(WRITTEN EXERCISE) Copy every line of these rows exactly as it appears.

(Extracted records)
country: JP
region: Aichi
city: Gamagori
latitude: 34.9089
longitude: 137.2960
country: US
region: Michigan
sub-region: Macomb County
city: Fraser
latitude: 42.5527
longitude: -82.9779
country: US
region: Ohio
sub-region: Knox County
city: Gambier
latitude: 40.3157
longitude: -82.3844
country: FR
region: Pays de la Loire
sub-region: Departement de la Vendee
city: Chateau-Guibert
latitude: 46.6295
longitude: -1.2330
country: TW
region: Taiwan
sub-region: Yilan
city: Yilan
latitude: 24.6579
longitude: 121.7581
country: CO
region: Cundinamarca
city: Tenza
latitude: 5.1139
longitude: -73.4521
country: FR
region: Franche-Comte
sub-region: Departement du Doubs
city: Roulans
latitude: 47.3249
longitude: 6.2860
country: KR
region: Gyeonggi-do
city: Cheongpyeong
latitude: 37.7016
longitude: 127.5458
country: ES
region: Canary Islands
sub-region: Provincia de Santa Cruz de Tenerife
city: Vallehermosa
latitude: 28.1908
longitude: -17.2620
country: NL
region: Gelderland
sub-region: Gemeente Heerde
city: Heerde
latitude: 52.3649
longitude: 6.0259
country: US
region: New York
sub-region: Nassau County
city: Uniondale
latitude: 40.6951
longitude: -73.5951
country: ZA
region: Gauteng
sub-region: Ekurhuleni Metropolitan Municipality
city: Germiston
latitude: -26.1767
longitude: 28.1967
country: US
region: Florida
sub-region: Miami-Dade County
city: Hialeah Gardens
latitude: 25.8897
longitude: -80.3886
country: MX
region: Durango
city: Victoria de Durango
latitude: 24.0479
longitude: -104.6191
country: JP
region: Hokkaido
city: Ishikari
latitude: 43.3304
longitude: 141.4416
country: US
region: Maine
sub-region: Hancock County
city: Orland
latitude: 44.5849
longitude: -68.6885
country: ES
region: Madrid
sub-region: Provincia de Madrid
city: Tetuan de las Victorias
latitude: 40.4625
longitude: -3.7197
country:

(FINAL RESULT)
country: JP
region: Aichi
city: Gamagori
latitude: 34.9089
longitude: 137.2960
country: US
region: Michigan
sub-region: Macomb County
city: Fraser
latitude: 42.5527
longitude: -82.9779
country: US
region: Ohio
sub-region: Knox County
city: Gambier
latitude: 40.3157
longitude: -82.3844
country: FR
region: Pays de la Loire
sub-region: Departement de la Vendee
city: Chateau-Guibert
latitude: 46.6295
longitude: -1.2330
country: TW
region: Taiwan
sub-region: Yilan
city: Yilan
latitude: 24.6579
longitude: 121.7581
country: CO
region: Cundinamarca
city: Tenza
latitude: 5.1139
longitude: -73.4521
country: FR
region: Franche-Comte
sub-region: Departement du Doubs
city: Roulans
latitude: 47.3249
longitude: 6.2860
country: KR
region: Gyeonggi-do
city: Cheongpyeong
latitude: 37.7016
longitude: 127.5458
country: ES
region: Canary Islands
sub-region: Provincia de Santa Cruz de Tenerife
city: Vallehermosa
latitude: 28.1908
longitude: -17.2620
country: NL
region: Gelderland
sub-region: Gemeente Heerde
city: Heerde
latitude: 52.3649
longitude: 6.0259
country: US
region: New York
sub-region: Nassau County
city: Uniondale
latitude: 40.6951
longitude: -73.5951
country: ZA
region: Gauteng
sub-region: Ekurhuleni Metropolitan Municipality
city: Germiston
latitude: -26.1767
longitude: 28.1967
country: US
region: Florida
sub-region: Miami-Dade County
city: Hialeah Gardens
latitude: 25.8897
longitude: -80.3886
country: MX
region: Durango
city: Victoria de Durango
latitude: 24.0479
longitude: -104.6191
country: JP
region: Hokkaido
city: Ishikari
latitude: 43.3304
longitude: 141.4416
country: US
region: Maine
sub-region: Hancock County
city: Orland
latitude: 44.5849
longitude: -68.6885
country: ES
region: Madrid
sub-region: Provincia de Madrid
city: Tetuan de las Victorias
latitude: 40.4625
longitude: -3.7197
country:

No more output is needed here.